It's a neuroscientific fact that we need emotion to make a decision. If we don't have it, even the simplest choices end up in a never-ending loop of pros and cons. It's the emotion that conveys the meaning of something. Recent research goes so far as to strongly suggest that without emotion, our eyesight won't actually produce images we can identify until "emotional meaning data" is deposited into the process.
With the avalanche of books telling us our thinking is too fast or based on too many shortcuts, it may be time to rethink thinking altogether. Excellent work coming out of The Affective Science Institute is pulling together how our "core affect"? - in other words, how we feel - impacts not only what we take in from our senses but logically therefore influences our perceptions and in turn our judgment calls.
Human feelings fall into basically three categories - sensory, emotional and physical. The first includes "a sense of" and intution. The second includes fear and anger (among others) and the third, tired or a sore throat and energy level. Each one can impact the way we see the question of how much money should we save or invest. Being tired has shown to color how we see risk such that we see less of of it.?

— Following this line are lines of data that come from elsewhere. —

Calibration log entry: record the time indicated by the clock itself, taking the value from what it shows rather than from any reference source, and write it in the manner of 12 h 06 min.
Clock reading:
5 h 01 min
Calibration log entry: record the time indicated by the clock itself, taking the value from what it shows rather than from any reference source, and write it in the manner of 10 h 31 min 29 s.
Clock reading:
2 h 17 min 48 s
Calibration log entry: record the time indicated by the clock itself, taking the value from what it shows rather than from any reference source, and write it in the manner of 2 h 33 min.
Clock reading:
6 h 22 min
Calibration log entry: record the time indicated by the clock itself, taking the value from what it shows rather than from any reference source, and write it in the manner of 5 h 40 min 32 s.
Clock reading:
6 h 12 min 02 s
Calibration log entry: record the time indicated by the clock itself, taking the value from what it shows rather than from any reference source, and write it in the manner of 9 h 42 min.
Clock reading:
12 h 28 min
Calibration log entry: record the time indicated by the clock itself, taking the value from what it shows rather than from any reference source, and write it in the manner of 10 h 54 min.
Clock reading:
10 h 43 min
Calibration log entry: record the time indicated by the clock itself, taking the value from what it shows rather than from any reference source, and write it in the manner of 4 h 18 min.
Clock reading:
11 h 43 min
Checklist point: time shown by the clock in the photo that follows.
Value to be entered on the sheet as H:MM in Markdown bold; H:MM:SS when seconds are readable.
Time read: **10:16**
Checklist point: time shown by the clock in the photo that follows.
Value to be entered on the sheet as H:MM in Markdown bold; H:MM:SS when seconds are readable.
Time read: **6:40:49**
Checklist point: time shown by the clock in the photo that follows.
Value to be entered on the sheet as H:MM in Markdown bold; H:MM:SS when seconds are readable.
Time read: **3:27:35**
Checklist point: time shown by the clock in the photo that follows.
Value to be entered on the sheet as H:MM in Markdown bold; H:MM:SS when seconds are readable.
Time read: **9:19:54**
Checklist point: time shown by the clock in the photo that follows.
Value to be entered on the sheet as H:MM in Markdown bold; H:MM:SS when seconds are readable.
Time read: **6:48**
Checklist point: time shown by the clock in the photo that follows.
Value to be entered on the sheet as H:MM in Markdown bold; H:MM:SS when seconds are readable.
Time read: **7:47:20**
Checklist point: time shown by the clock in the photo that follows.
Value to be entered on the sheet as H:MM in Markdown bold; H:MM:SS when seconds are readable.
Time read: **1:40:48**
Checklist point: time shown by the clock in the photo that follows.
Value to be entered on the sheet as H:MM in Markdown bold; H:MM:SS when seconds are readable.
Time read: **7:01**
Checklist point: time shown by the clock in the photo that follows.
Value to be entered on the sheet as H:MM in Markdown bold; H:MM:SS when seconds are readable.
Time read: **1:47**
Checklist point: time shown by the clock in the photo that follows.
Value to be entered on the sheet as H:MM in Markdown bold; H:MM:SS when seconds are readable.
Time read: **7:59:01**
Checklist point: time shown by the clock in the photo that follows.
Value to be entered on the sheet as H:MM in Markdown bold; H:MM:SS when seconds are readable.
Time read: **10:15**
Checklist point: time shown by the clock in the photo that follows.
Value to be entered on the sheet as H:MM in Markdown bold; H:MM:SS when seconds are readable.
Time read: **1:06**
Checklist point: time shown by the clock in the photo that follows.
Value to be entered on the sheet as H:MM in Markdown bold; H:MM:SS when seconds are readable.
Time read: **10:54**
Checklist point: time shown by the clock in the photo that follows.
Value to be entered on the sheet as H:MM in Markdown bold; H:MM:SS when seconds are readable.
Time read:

The trick is knowing what feelings are currently influencing us.
It's not even that hard of a trick. We simply have to change our mind about the value of feelings and then start tracking them. The hard part is unlearning and relearing what we think of them and what to do with them. We have all been educated to analyze the "objective" data while virutally no one has taught us to systematically analyze our "affect".
We need to know the internal context we bring to any judgment call about anything uncertain. Are we tired, irritated with something else or sensing that it is time to get into or out of an investment? If tired, we can wait to decide. If irritated, we can get a feeling of control somewhere else besides hitting buttons in our online investment account. If we are sensing something, then we need to examine the inputs causing the sensation. Without explicitly knowing where we are in these dimensions of feelings, we are consciously only working with, at best, half a data set.
It's not hard to do "affect analytics" - just ironic. It's even more ironic that knowing how you feel and why you feel that way can lead you directly to the more optimal decision for your circumstances - regardless of what the financial advisors have also been taught about how to advise you.